I figured, in order for me to do this, I was going to need an extra strong will. I knew that wasn’t a possibility from my mom’s side of the family. I tracked down my father. I talked to him on the phone. I know it had been over 20 years since he and my mom were married, but he didn’t even remember me. No moral support or fortitude from that side of my gene pool.
Whatever grit, whatever mental and emotional power to succeed, had to come from God and inside me with no help from anywhere else.
My plan was actually simple. I wrote out all the courses I needed to get my degree in physics. I looked at when the different classes were offered throughout the year. The university had a large summer school program – I would use this to my advantage.
I figured out when to take classes so they didn’t interfere with my job at the factory – I still had a family to feed.
Things went well – for a while. I finished my first year with no issues. I finished my second year with, again, no issues. I had the hang of this. Despite all the setbacks at the beginning, I was doing just fine.
I had forgotten all about my horrible childhood and the quitter mentality I grew up with. I was a new person with dreams and a goal.
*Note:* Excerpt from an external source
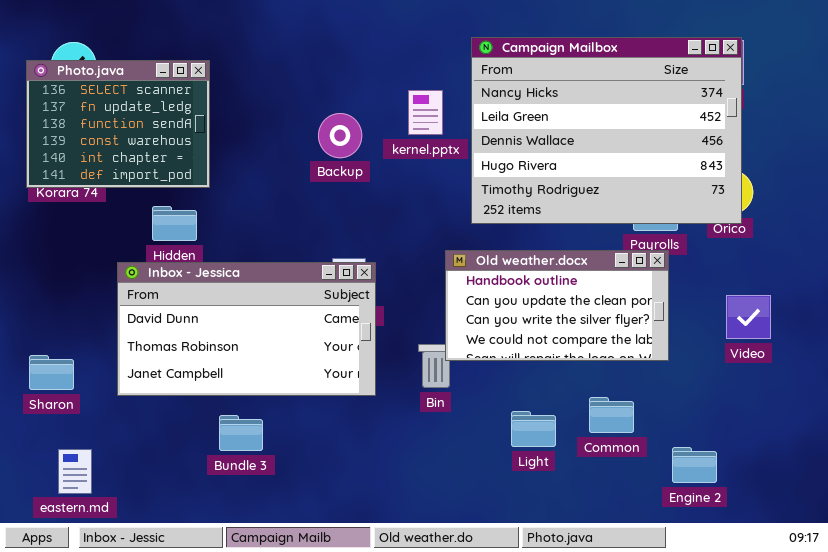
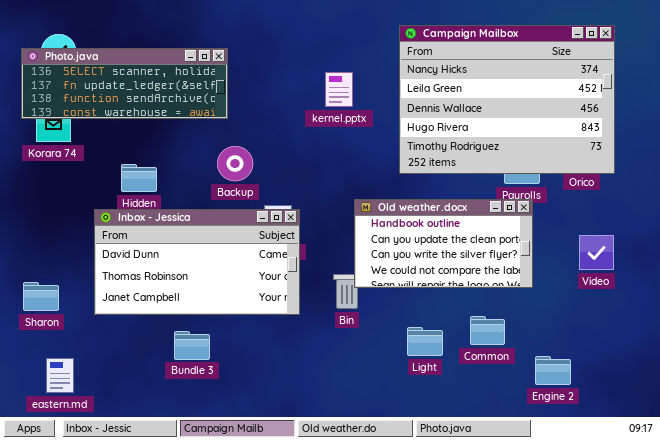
Campaign Mailbox: [471,37,742,224] -> [399,25,615,174], moved
Photo.java: [26,60,210,188] -> [21,48,228,119], resized
Backup: [318,113,362,158] -> [217,146,253,181], moved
Then, one Saturday, there was a knock at my door. My mom and stepdad and my 6 brothers and sisters were standing in the entryway of my apartment. They had driven 2,000 miles to move in with me. They were moving in to my 2-bedroom apartment. All of my fears and insecurities came flooding back. I was the little boy, the new kid in school, that always got beat up. As I let them in the door, my whole body began to shake and I broke out in sweat all over.
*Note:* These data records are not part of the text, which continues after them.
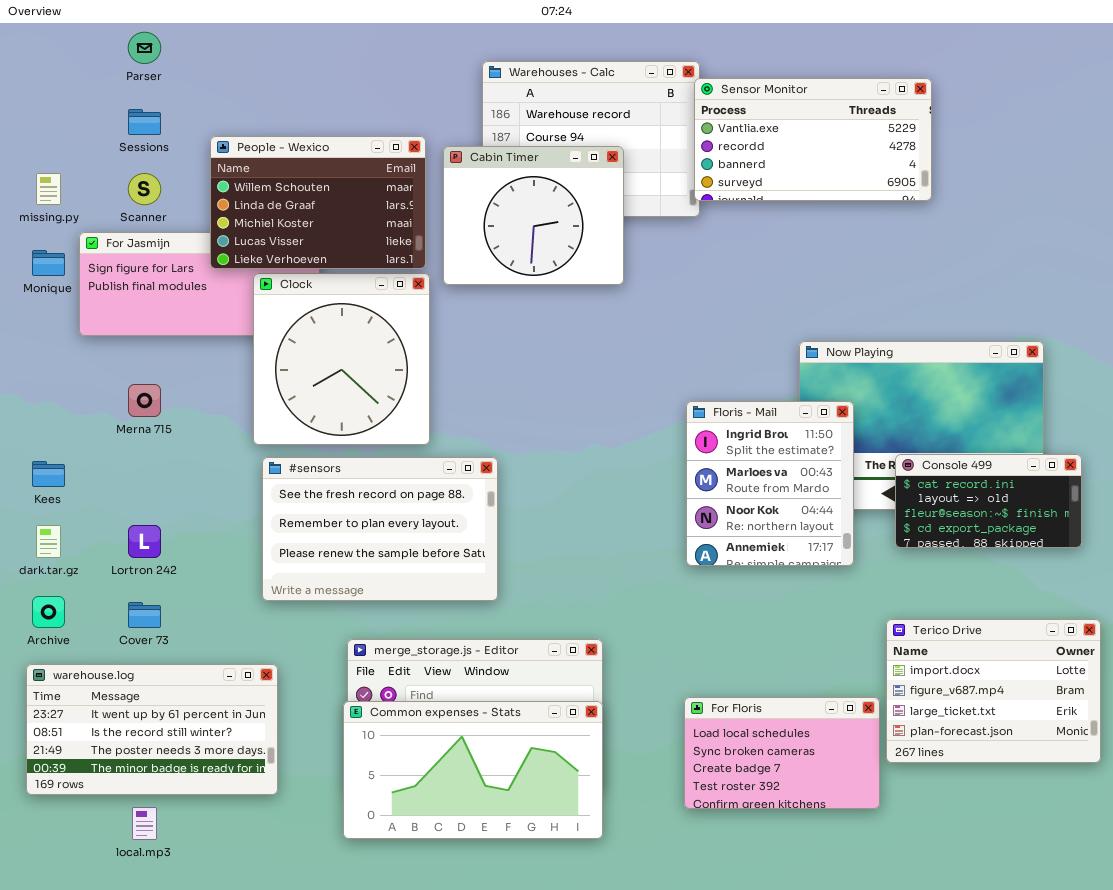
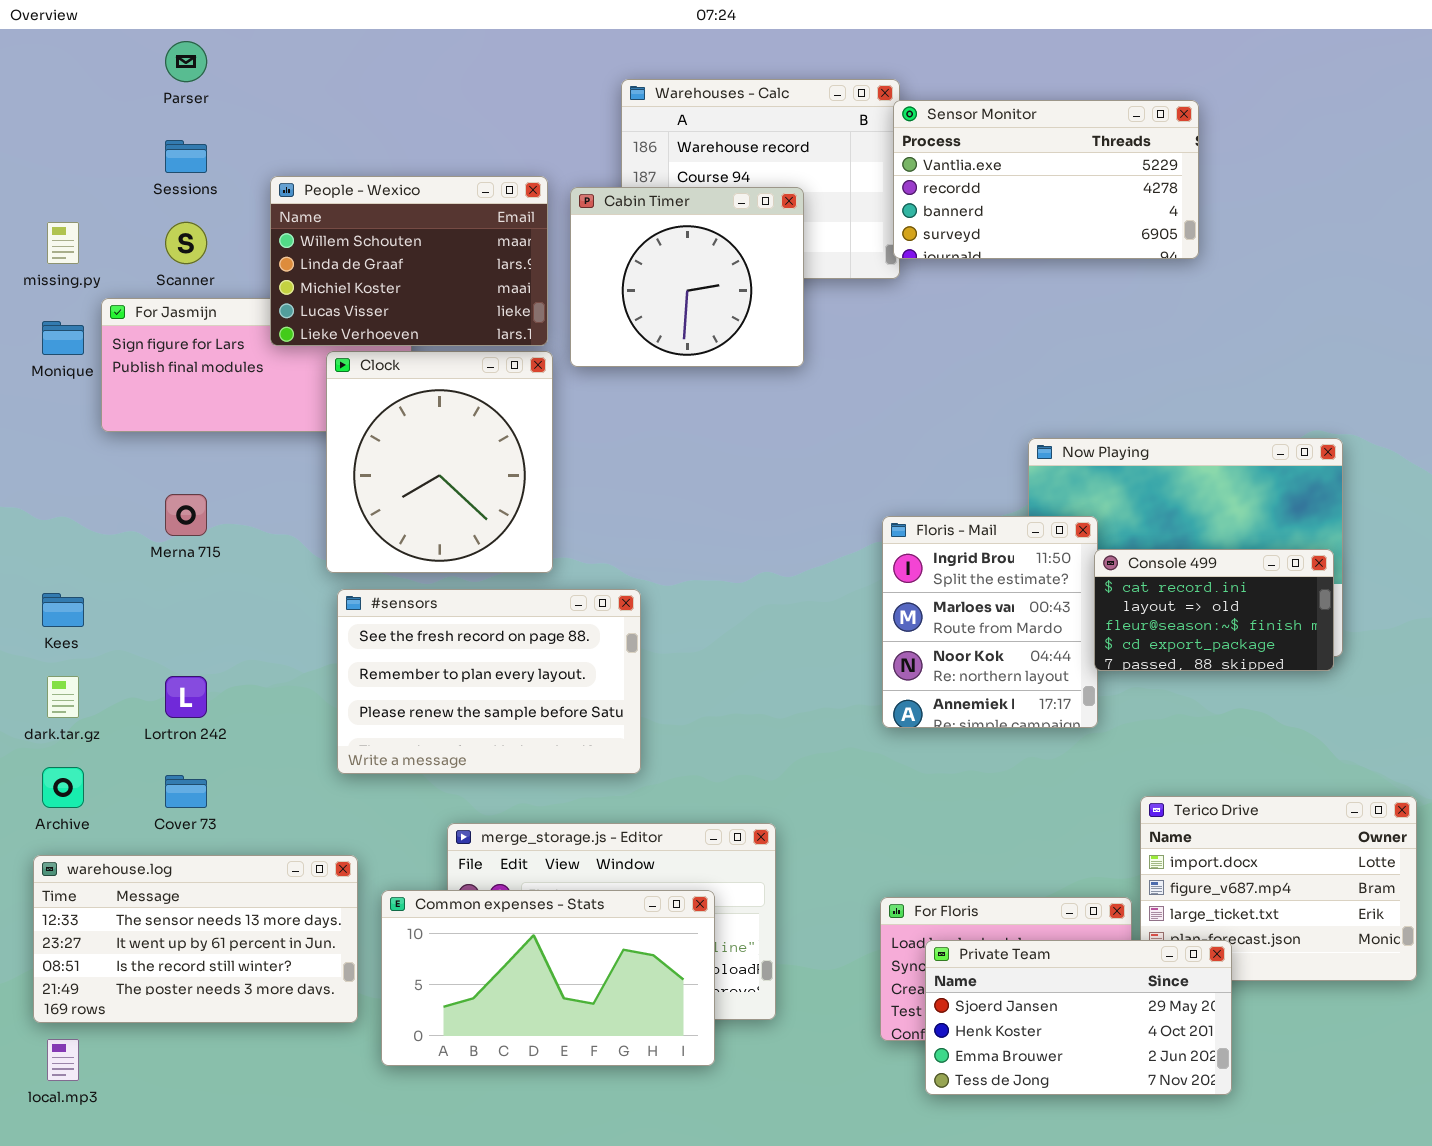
Console 499: [895,454,1082,548] -> [1094,549,1334,671], moved
warehouse.log: [26,664,278,795] -> [33,855,358,1023], scrolled up 1 row
Common expenses - Stats: [343,701,603,839] -> [381,890,715,1066], moved
Private Team: none -> [925,940,1232,1095], opened
local.mp3: [132,807,157,840] -> [47,1039,79,1081], moved

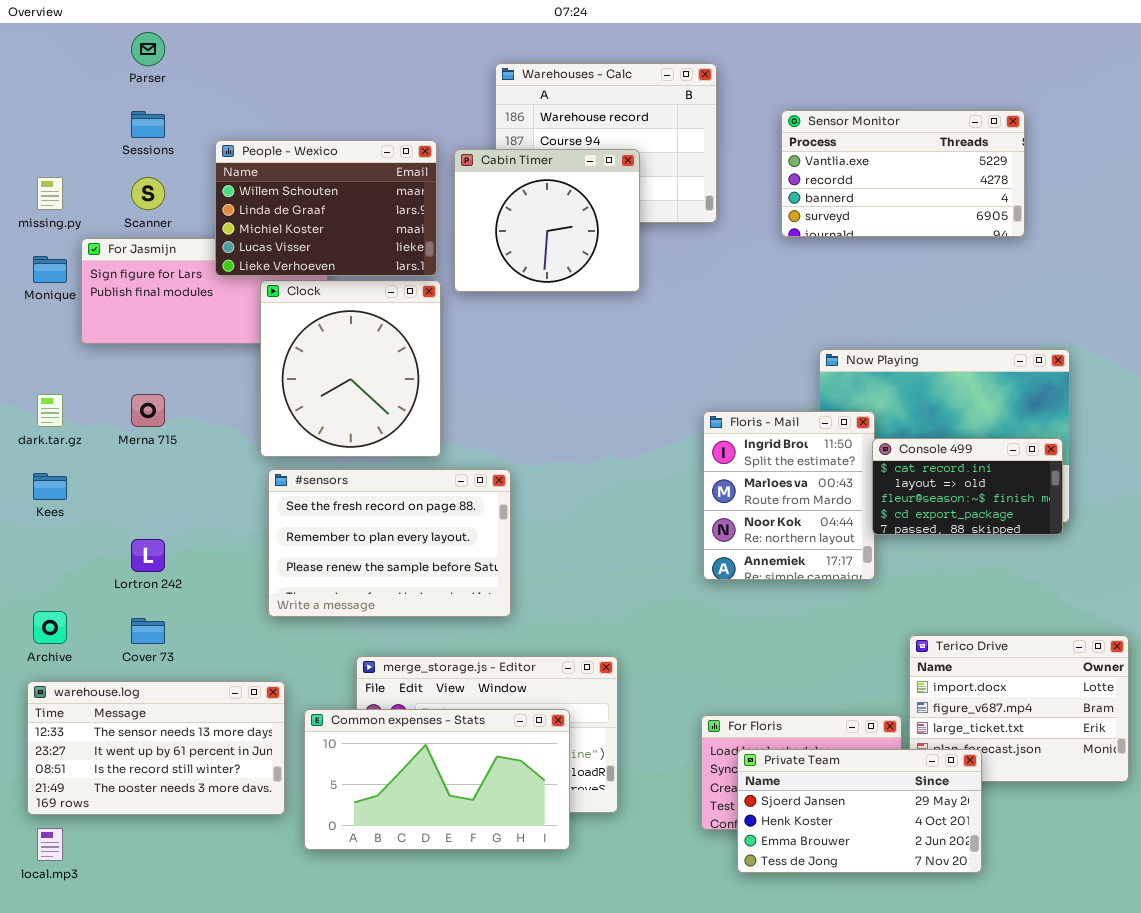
Sensor Monitor: [893,100,1199,259] -> [781,110,1025,237], moved
dark.tar.gz: [47,676,79,718] -> [37,394,63,427], moved

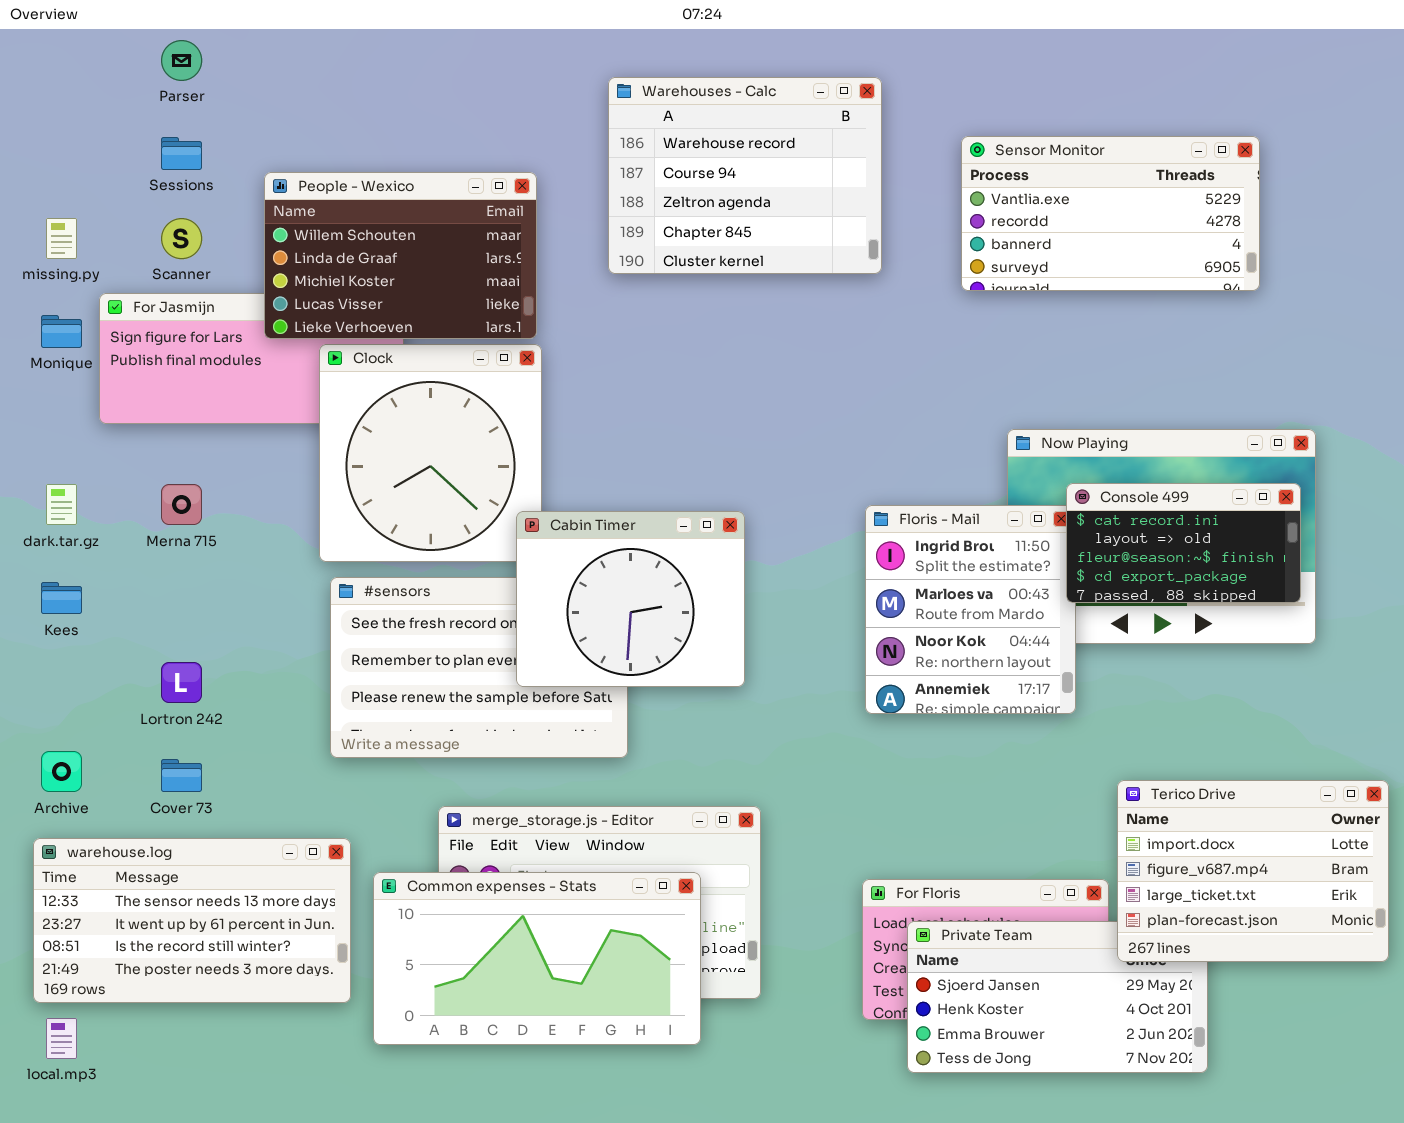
Cabin Timer: [454,149,640,292] -> [516,511,745,687], moved
Console 499: [872,438,1063,535] -> [1066,483,1301,603], moved
Terico Drive: [909,635,1129,782] -> [1117,780,1389,962], raised

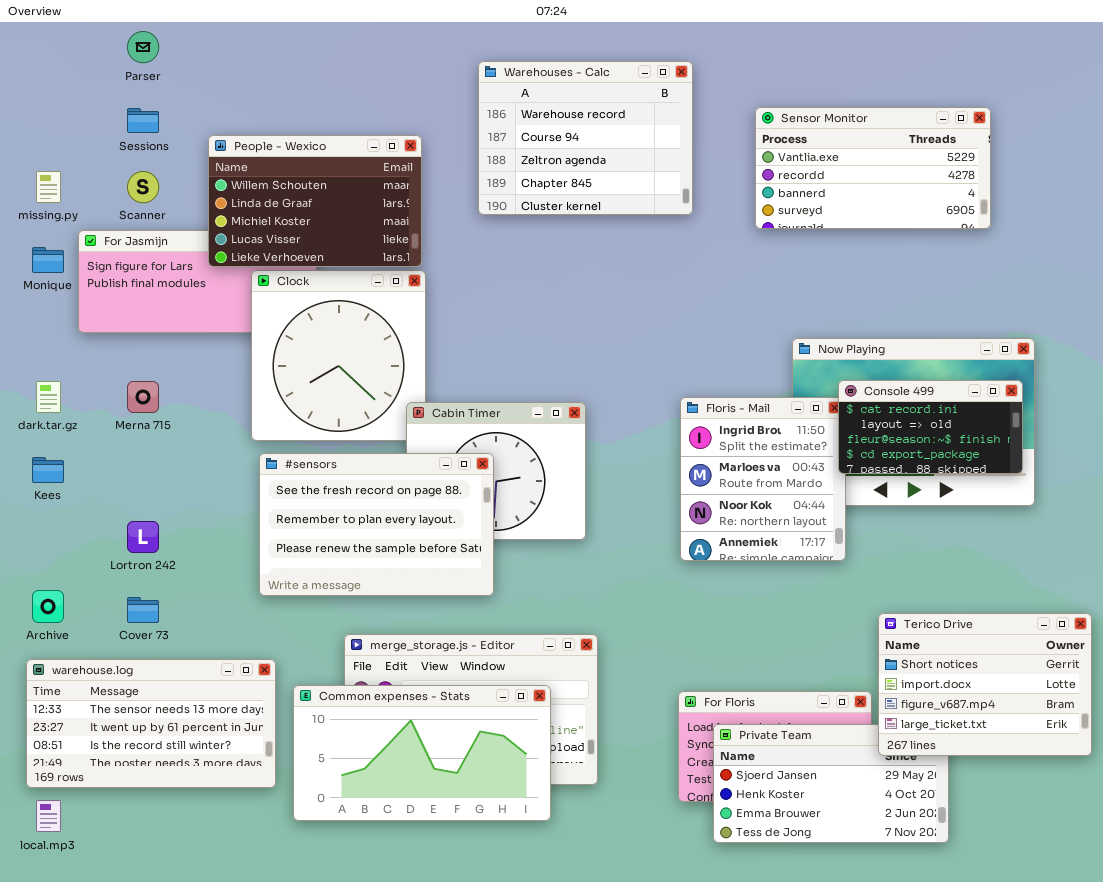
#sensors: [330,577,628,758] -> [259,453,494,596], raised
Terico Drive: [1117,780,1389,962] -> [878,613,1092,756], scrolled up 1 row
Within a month they got us kicked out of my apartment. They found a house and I had to move my family in with them. I felt my independence, my dreams, my goal, slipping away. That semester, for the first time, my grades began to falter.
Because of summer school, I was ready to graduate in three years instead of four. I had one more semester to go. But, with my whole family back in the picture and my grades going south, I had to make a choice.
I could give up on my silly dreams of ever being something besides a welfare kid, quit again, and accept my destiny.
Or, I could move out of my parent’s home on what little savings I had and get a small apartment, quit the job at the factory, and push to the end of school to get my degree in physics.
The first time I went to the university to put my past behind me it was pretty easy since no one from my past was around. After all, I was raised in California and now I lived in Michigan. But, this time, it was real – it was right there. I spent a night of prayer then I did what I had to do.
I did get my degree in physics. But, I did it in three years. I graduated with honors. AND, I graduated at the top of my class!
But, it turned out, getting the degree wasn’t about learning physics, really. It was about teaching me a much more important lesson in life. It taught me who I really was. It taught me that, with a dream, with a vision, I could do ANYTHING if I put my mind to it.
It really is possible to change your story, change your life, and change your destiny.